Welcome! This page contains information about Cubit, an efficient Python implementation of phrase-based decoding, à la Pharaoh, but using Cube Pruning inspired by k-best parsing to accelerate the language model integration (hence the name "cubit"). Under typical parameter settings, it can achieve 10-30 fold relative speed up (at the same level of search errors) against conventional beam search, or an even bigger speed up at the same level of BLEU. It is described in Section 5.1 of the following paper:
- Liang Huang and David Chiang (2007). Forest Rescoring: Faster Decoding with Integrated Language Models. In Proceedings of the ACL, Prague, Czech Rep.

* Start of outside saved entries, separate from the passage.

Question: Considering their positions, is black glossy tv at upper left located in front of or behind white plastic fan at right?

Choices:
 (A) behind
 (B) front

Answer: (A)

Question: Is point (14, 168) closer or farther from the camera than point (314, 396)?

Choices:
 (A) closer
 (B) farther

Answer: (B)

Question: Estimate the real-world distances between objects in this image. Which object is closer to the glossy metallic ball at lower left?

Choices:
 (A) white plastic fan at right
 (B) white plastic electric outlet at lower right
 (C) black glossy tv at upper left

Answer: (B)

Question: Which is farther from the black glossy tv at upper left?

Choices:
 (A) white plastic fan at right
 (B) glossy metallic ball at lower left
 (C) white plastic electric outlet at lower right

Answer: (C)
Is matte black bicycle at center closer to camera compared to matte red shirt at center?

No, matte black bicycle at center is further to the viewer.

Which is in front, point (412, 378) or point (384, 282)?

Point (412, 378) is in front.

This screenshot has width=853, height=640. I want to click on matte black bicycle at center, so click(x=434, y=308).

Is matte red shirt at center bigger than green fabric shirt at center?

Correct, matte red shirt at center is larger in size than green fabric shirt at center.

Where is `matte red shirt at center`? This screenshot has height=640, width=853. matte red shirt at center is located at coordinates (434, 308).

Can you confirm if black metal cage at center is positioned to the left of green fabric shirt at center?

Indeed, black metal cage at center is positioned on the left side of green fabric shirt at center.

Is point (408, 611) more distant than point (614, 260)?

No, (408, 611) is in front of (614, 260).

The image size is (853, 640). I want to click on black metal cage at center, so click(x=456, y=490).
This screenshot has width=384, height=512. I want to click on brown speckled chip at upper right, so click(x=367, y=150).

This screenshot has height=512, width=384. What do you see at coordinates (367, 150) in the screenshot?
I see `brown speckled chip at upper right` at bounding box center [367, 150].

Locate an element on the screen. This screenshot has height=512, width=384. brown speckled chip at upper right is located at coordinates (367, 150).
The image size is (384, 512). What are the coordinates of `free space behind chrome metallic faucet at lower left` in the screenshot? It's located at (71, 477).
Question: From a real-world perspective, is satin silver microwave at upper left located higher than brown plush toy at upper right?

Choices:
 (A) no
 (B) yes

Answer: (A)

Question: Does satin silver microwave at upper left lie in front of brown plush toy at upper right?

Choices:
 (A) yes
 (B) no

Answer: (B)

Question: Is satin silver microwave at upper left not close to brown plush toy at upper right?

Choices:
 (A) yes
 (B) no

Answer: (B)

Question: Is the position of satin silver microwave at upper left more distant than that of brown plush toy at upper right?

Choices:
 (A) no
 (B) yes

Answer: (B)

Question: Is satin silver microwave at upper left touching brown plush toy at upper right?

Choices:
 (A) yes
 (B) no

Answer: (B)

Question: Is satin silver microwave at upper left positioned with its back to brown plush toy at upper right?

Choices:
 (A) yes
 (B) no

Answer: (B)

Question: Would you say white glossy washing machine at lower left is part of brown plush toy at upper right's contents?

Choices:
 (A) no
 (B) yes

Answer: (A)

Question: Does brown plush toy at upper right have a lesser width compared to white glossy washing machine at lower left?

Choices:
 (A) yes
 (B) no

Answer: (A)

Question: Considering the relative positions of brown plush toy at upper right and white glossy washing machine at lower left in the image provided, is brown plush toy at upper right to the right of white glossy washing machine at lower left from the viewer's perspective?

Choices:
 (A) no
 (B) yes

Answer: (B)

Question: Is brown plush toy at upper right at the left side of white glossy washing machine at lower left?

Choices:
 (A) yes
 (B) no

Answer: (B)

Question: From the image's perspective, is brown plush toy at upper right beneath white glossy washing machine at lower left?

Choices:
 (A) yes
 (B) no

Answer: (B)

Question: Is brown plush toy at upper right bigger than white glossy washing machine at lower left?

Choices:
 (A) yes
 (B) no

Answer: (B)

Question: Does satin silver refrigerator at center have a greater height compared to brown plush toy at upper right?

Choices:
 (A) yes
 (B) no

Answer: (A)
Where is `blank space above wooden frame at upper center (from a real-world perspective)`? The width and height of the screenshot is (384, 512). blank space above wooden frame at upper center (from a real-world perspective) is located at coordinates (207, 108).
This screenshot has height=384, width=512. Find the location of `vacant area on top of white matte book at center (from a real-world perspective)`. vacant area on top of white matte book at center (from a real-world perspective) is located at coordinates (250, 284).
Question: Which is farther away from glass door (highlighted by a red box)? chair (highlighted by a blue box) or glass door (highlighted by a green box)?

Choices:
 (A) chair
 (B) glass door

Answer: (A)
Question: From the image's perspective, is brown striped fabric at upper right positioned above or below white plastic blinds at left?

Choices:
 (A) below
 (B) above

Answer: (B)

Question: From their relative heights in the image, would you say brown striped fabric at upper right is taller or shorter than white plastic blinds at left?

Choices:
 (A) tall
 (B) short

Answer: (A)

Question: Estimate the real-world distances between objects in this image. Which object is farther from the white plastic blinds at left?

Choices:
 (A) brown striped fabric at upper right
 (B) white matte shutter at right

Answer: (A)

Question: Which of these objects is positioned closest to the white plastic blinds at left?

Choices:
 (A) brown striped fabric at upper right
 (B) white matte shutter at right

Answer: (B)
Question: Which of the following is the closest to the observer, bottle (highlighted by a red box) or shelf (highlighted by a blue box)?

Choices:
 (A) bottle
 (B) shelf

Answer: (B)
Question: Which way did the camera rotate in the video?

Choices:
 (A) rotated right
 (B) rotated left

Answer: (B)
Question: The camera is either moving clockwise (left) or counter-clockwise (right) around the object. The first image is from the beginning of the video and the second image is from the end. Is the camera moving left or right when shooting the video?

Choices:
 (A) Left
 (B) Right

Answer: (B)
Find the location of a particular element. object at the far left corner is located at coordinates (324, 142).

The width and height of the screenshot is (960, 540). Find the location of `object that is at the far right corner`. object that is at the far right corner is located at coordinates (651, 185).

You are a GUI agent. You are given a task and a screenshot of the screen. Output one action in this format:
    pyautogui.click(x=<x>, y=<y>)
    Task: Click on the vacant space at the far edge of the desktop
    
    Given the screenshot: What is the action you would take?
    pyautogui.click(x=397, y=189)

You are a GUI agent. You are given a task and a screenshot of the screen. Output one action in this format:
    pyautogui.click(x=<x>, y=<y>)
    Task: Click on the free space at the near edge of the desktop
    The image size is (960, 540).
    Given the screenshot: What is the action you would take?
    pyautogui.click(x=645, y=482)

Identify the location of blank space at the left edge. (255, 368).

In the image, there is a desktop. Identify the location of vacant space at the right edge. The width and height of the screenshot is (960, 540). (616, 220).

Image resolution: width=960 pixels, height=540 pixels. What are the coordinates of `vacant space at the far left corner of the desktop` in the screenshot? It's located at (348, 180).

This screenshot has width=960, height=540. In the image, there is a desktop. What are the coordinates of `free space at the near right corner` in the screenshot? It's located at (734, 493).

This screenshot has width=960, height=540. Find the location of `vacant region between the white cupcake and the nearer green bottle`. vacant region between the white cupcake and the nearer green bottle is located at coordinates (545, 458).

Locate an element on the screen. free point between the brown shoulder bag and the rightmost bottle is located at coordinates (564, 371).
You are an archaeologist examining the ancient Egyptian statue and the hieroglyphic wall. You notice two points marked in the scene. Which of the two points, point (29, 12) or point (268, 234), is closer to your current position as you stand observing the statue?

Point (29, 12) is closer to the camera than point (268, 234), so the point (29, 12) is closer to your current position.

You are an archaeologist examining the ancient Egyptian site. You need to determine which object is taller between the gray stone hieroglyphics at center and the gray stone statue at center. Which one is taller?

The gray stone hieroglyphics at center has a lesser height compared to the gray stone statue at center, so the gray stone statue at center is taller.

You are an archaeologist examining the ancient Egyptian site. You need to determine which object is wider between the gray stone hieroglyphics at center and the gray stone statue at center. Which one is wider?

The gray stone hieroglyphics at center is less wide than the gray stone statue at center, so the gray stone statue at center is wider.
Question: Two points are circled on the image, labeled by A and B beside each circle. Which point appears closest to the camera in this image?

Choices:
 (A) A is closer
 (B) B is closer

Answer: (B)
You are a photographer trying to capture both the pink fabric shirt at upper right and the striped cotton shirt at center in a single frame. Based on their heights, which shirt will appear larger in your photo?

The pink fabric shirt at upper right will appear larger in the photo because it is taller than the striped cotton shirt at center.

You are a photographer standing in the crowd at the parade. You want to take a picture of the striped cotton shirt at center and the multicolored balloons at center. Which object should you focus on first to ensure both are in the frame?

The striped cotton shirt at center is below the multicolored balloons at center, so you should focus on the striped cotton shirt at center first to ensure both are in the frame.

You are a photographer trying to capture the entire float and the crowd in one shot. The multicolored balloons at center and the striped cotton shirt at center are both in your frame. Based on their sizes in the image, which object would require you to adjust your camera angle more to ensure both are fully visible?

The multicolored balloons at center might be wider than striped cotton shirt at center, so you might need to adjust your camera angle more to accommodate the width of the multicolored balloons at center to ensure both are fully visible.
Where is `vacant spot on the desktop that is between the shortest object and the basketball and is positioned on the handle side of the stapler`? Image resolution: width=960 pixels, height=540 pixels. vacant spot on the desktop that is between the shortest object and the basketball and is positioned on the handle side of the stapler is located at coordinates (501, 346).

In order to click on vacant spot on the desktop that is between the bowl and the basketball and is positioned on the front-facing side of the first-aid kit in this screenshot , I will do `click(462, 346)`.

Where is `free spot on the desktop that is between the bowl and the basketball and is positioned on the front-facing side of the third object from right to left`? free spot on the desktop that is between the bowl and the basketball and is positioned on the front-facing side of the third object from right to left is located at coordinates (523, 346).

Version 0.8 (only for referencial uses for implementation of cube pruning). Released Feb. 27, 2008.
The manual will contain a more detailed description of the adaptation of cube pruning to phrase-based decoding.
Related papers:
- David Chiang (2007). Hierarchical Phrase-based Translation. Computational Linguistics, 33 (2).
- Liang Huang and David Chiang (2005). Better k-best Parsing. In Proceedings of IWPT, Vancouver, B.C.
- Philipp Koehn (2004). Pharaoh: A beam search decoder for phrase-based statistical machine translation models. In Proceedings of AMTA.
The name "cubit" is suggested by Jonathan May.